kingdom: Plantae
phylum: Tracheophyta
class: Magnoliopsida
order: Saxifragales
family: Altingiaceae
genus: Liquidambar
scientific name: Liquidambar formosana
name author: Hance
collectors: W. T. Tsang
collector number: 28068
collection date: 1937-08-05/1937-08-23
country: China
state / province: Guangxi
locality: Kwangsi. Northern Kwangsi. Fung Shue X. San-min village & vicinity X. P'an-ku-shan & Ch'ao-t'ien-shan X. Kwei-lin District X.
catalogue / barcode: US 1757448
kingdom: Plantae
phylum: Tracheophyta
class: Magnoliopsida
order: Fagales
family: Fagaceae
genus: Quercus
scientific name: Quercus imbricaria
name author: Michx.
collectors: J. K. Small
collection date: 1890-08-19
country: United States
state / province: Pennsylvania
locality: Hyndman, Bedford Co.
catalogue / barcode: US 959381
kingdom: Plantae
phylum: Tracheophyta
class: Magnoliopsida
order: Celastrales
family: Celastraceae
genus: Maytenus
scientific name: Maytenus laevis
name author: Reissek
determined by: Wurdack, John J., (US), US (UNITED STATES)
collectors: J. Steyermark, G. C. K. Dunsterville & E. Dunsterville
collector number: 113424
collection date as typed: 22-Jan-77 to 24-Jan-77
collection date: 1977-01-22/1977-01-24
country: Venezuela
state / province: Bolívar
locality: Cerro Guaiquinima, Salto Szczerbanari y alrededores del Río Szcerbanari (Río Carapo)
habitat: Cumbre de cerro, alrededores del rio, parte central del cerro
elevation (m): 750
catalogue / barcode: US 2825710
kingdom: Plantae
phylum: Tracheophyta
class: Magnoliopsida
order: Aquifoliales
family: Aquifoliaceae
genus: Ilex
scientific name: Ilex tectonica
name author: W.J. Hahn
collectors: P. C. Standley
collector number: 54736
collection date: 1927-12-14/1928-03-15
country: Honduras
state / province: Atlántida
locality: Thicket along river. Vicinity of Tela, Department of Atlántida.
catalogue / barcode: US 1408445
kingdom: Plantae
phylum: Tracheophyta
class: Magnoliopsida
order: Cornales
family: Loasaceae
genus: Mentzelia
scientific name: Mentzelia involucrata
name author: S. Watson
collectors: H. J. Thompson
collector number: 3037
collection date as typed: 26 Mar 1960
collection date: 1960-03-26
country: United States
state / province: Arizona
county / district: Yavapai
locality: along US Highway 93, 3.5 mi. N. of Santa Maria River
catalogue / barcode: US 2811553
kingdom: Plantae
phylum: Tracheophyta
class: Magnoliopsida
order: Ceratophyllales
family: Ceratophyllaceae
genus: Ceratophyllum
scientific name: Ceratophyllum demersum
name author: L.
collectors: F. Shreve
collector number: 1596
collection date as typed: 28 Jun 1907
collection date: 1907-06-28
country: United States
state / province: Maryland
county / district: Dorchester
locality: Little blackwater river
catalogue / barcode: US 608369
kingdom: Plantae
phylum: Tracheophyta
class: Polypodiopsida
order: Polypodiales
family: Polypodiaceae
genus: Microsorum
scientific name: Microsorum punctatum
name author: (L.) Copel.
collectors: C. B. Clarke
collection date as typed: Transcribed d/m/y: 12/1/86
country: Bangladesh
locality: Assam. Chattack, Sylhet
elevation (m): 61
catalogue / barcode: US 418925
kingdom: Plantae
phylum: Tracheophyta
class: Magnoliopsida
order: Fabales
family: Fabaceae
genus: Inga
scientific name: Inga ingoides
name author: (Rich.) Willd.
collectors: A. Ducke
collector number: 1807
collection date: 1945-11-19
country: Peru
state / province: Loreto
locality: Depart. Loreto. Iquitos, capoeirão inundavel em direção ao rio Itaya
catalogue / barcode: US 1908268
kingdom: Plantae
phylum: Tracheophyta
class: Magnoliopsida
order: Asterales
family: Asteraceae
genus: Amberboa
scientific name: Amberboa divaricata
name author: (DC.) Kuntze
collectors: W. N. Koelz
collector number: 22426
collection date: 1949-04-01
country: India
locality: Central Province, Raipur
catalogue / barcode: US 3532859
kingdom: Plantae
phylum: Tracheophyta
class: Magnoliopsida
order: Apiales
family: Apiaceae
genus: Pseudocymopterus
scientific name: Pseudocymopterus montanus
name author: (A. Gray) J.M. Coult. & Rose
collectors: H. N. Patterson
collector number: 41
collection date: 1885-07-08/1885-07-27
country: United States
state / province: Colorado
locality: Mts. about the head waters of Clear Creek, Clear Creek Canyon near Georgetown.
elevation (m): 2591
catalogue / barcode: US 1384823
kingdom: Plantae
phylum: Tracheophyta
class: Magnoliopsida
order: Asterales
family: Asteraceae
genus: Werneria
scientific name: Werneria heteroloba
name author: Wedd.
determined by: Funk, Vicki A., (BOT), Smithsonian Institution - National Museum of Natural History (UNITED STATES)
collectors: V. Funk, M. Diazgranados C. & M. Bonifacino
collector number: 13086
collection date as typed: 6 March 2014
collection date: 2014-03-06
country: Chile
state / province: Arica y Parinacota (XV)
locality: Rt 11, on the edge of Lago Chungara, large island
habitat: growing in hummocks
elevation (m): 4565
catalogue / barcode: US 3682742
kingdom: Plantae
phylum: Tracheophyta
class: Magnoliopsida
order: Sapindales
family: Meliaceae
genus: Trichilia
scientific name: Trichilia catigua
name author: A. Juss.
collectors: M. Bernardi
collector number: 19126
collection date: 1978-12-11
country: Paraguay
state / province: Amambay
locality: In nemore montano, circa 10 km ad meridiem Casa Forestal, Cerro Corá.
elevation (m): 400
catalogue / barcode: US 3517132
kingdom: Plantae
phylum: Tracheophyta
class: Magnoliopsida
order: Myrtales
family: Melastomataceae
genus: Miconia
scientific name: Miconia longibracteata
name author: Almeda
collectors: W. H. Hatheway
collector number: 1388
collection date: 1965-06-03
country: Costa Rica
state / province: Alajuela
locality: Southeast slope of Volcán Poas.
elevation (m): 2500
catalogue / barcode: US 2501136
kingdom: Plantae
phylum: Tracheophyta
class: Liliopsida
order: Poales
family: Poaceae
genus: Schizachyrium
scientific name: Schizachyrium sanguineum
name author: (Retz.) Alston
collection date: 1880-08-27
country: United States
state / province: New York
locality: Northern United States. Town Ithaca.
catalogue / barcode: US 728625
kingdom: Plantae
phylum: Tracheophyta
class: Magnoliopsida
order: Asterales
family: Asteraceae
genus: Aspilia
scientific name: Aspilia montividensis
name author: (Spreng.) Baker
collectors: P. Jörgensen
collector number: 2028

---+---

Format the lines above as a numbered list with blank lines omitted, beginning at the line that contains "locality: Hyndman, Bedford Co." and stopping after the line that contains "determined by: Wurdack, John".

Exercise solution:
1. locality: Hyndman, Bedford Co.
2. catalogue / barcode: US 959381
3. kingdom: Plantae
4. phylum: Tracheophyta
5. class: Magnoliopsida
6. order: Celastrales
7. family: Celastraceae
8. genus: Maytenus
9. scientific name: Maytenus laevis
10. name author: Reissek
11. determined by: Wurdack, John J., (US), US (UNITED STATES)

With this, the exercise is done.